Pour une fois, la Palme d’or a été décernée à l’un des films favoris, cités par la presse et nombre de festivaliers dans leurs pronostics, le film « Anora » de l’Américain Sean Baker.
« Anora », c’est la rencontre, tout aussi torride qu’improbable, entre deux jeunes, pure création du néocapitalisme sans frontières, une strip-teaseuse new-yorkaise et le fils un peu foufou d’un oligarque russe. Ce qui devait être un conte de fées vire toutefois à la comédie d’action avec son lot de gardes du corps hauts en couleurs et bagarres rocambolesques proches de l’univers de Tarantino.
Ce film plein de frénésie et de burlesque a, en tout cas, déclenché plus d’un fou rire en projection.

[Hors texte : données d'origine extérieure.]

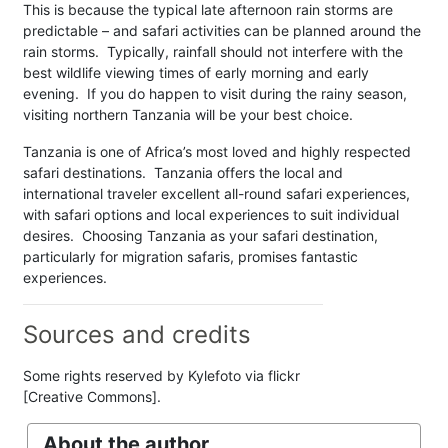
This is because the typical late afternoon rain storms are
predictable – and safari activities can be planned around the
rain storms. Typically, rainfall should not interfere with the
best wildlife viewing times of early morning and early
evening. If you do happen to visit during the rainy season,
visiting northern Tanzania will be your best choice.
Tanzania is one of Africa’s most loved and highly respected
safari destinations. Tanzania offers the local and
international traveler excellent all-round safari experiences,
with safari options and local experiences to suit individual
desires. Choosing Tanzania as your safari destination,
particularly for migration safaris, promises fantastic
experiences.
Sources and credits
Some rights reserved by Kylefoto via flickr
[Creative Commons].
About the author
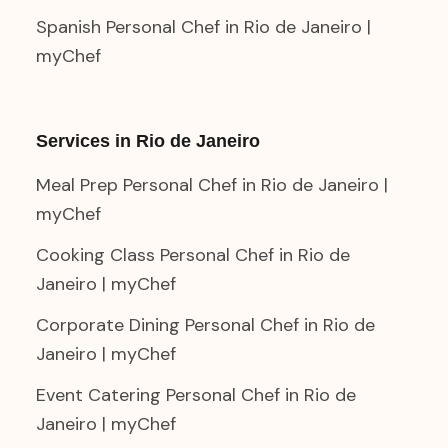
Spanish Personal Chef in Rio de Janeiro |
myChef
Services in Rio de Janeiro
Meal Prep Personal Chef in Rio de Janeiro |
myChef
Cooking Class Personal Chef in Rio de
Janeiro | myChef
Corporate Dining Personal Chef in Rio de
Janeiro | myChef
Event Catering Personal Chef in Rio de
Janeiro | myChef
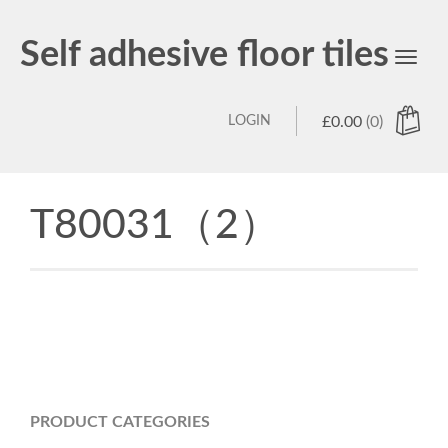
Self adhesive floor tiles
Toggl
navig
LOGIN
£
0.00
(0)
T80031（2）
PRODUCT CATEGORIES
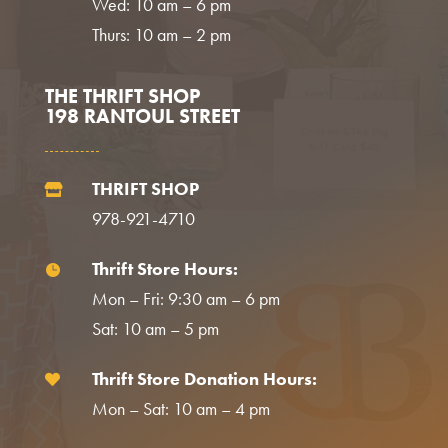
Wed: 10 am – 6 pm
Thurs: 10 am – 2 pm
THE THRIFT SHOP
198 RANTOUL STREET
THRIFT SHOP

978-921-4710
Thrift Store Hours:

Mon – Fri: 9:30 am – 6 pm
Sat: 10 am – 5 pm
Thrift Store Donation Hours:

Mon – Sat: 10 am – 4 pm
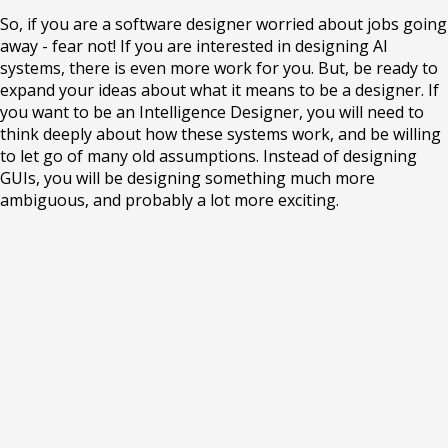
So, if you are a software designer worried about jobs going
away - fear not! If you are interested in designing AI
systems, there is even more work for you. But, be ready to
expand your ideas about what it means to be a designer. If
you want to be an Intelligence Designer, you will need to
think deeply about how these systems work, and be willing
to let go of many old assumptions. Instead of designing
GUIs, you will be designing something much more
ambiguous, and probably a lot more exciting.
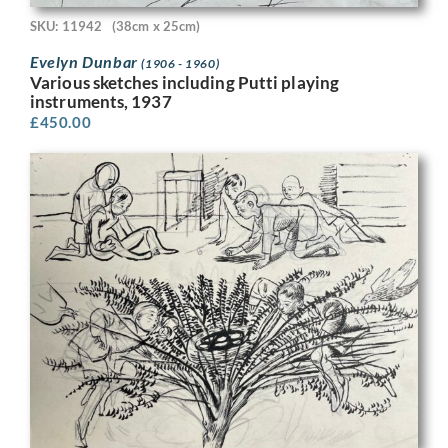
SKU: 11942
(38cm x 25cm)
Evelyn Dunbar
(1906 - 1960)
Various sketches including Putti playing
instruments, 1937
£
450.00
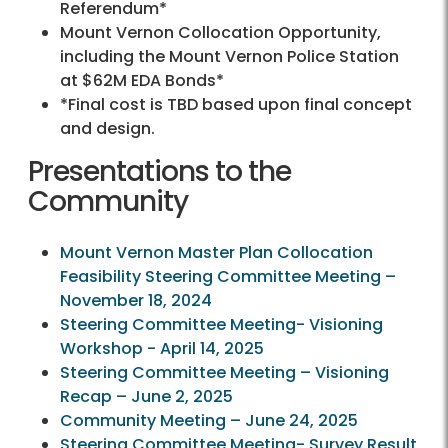
Referendum*
Mount Vernon Collocation Opportunity,
including the Mount Vernon Police Station
at $62M EDA Bonds*
*Final cost is TBD based upon final concept
and design.
Presentations to the
Community
Mount Vernon Master Plan Collocation
Feasibility Steering Committee Meeting –
November 18, 2024
Steering Committee Meeting- Visioning
Workshop - April 14, 2025
Steering Committee Meeting – Visioning
Recap – June 2, 2025
Community Meeting – June 24, 2025
Steering Committee Meeting- Survey Result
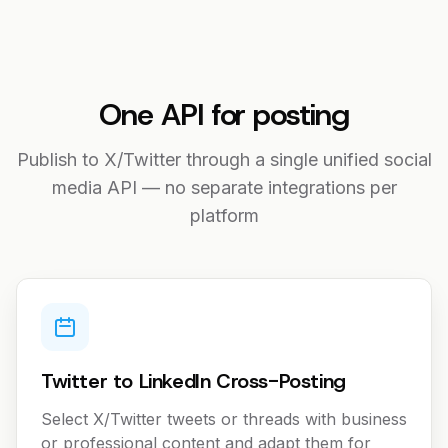
One API for posting
Publish to X/Twitter through a single unified social
media API — no separate integrations per
platform
Twitter to LinkedIn Cross-Posting
Select X/Twitter tweets or threads with business
or professional content and adapt them for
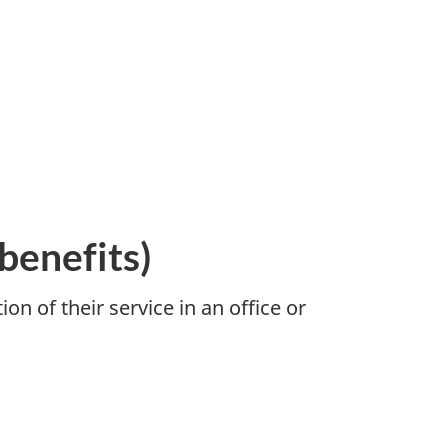
benefits)
n of their service in an office or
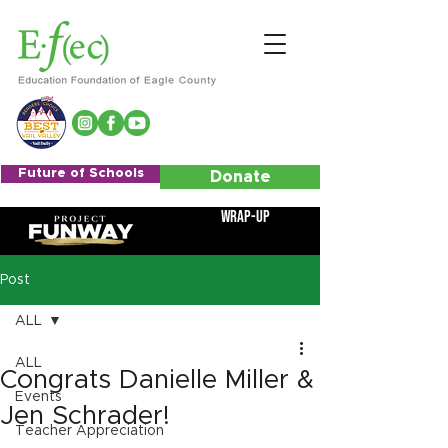
Future of Schools
Donate
Wrap-Up
Post
ALL
ALL
Congrats Danielle Miller &
Events
Jen Schrader!
Teacher Appreciation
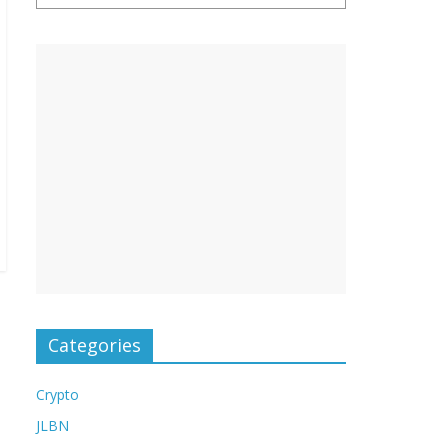
Categories
Crypto
JLBN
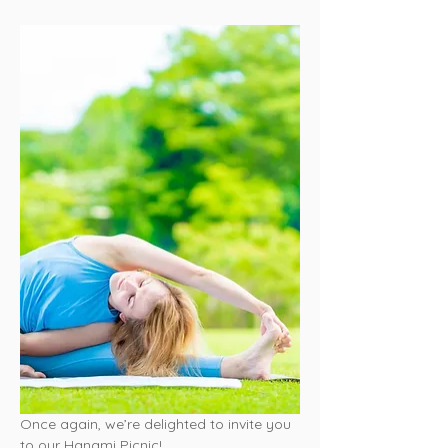
Once again, we’re delighted to invite you 
to our Hanami Picnic!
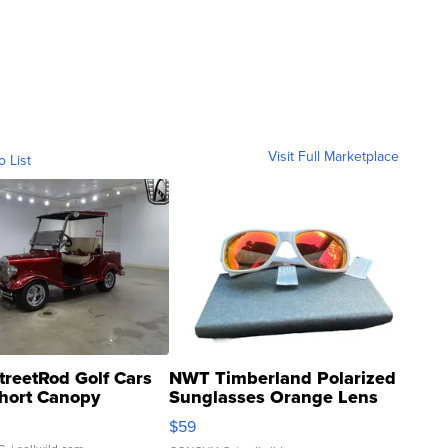
Visit Full Marketplace
o List
treetRod Golf Cars
NWT Timberland Polarized
hort Canopy
Sunglasses Orange Lens
Gray and Ora...
$59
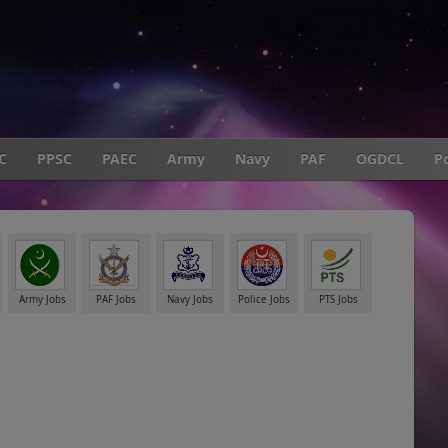
C
PPSC
PAEC
Army
Navy
PAF
OGDCL
Po
Army Jobs
PAF Jobs
Navy Jobs
Police Jobs
PTS Jobs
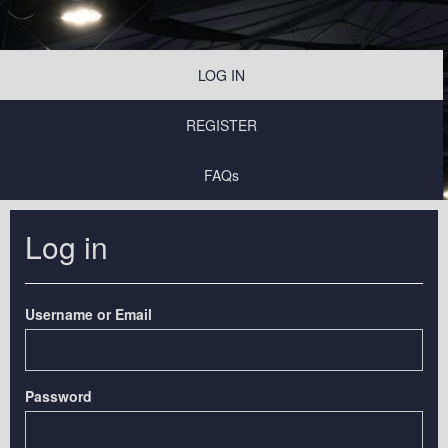
LOG IN
REGISTER
FAQs
Log in
Username or Email
Password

Et dans le rôle de la jeune strip-teaseuse, l’actrice américaine Mikey Madison, débordante de vitalité, crève l’écran.
Son réalisateur, Sean Baker, en a profité pour rendre hommage à toutes les travailleuses du sexe tout en encourageant les cinéastes à faire des films pour qu’ils sortent en salles.
Sorte de Palme d’Argent, le Grand Prix va à « All we imagine as Light » de la réalisatrice indienne Payal Kapadia qui nous offre une vision féministe de l’Inde d’aujourd’hui à travers le parcours volontaire de deux infirmières qui, l’espace d’un séjour au bord de la mer, espèrent échapper au carcan de la société indienne tout en laissant enfin libre cours à leurs désirs.
Attendu par toute la presse française pour conquérir une deuxième palme d’or, Jacques Audiard et sa comédie musicale « Emilia Perez » doit se contenter d’un prix du jury, sorte de palme de bronze, tandis que, fait inédit au palmarès cannois, l’ensemble des actrices de son film se partage un prix d’interprétation féminine cent fois mérité et remis à l’emblématique actrice transgenre, Karla Sofia Gascon.
Attendu aussi comme possible palme d’or, l’Iranien Mohammad Rasoulof en exil reçoit un prix spécial du jury pour son film « Les graines du figuier sauvage », un prix attribué par le jury cannois en considération de la situation subie par tant d’Iraniens et Iraniennes sous le joug du pouvoir autoritaire de la République islamiste, ce que le film dénonce. Le réalisateur a d’ailleurs rappelé combien d’intellectuels, artistes ou journalistes croupissent encore en prison dans son pays, sans aucune justification.
Le prix de la mise en scène a été attribué à « Grand Tour » de Miguel Gomès, un cinéaste portugais qui fait un peu figure d’invité surprise au palmarès avec son voyage au cœur de la Birmanie sur les pas de deux britanniques qui devaient se marier, s’évitent puis se poursuivent dans un univers parfois hostile.
Quant au prix du scénario, aussi très convoité, il a été décerné au film français « The Substance » de Coralie Fargeat alors qu’on l’attendait plutôt à la mise en scène, avec cette histoire pleine d’hémoglobine à la Cronenberg d’une femme proche de la retraite (Demi Moore) qui se dédouble pour retrouver sa jeunesse perdue grâce à l’injection d’un mystérieux produit.
C’est un autre invité surprise qui referme le palmarès, l’acteur Jesse Plemons du film « Kind of Kidness » du cinéaste grec Yorgos Lanthimos : il reçoit le prix d’interprétation masculine pour les personnages successifs qu’il incarne dans les trois volets du film, face à un Willem Dafoe manipulateur.
Après douze jours où se sont enchaînés vingt-deux longs métrages en compétition et tant d’autres dans les sélections parallèles, un constat s’impose : alors que le combat des femmes pour plus d’égalité, de considération et de liberté d’expression a occupé le devant de la scène souvent avec à-propos, que de seins nus et de fesses rebondies, de scènes de sexe, parfois violentes, ont envahi les écrans film après film.
Sans parler des montées des marches sur fond de tapis rouge avec sa cohorte de femmes aux tenues de soirée toujours plus enjôleuses et suggestives, sous couvert de glamour et de vitrine de la haute couture… Paradoxe à méditer.
Un dernier mot enfin pour saluer la Palme d’Or d’honneur remise par le Festival à Georges Lucas des mains de son ami de toujours, Francis Ford Coppola. Voire réunis sur la scène du Palais des Festivals pour des clichés inoubliables ces deux monstres sacrés du cinéma à qui l’ont doit tant et tant d’heures de bonheur cinématographique, avait quelque chose de vraiment émouvant.
Avec une Palme d’or remise à un cinéaste américain, c’est peu dire si le 77e Festival de Cannes a fait la part belle au cinéma d’Outre-Atlantique.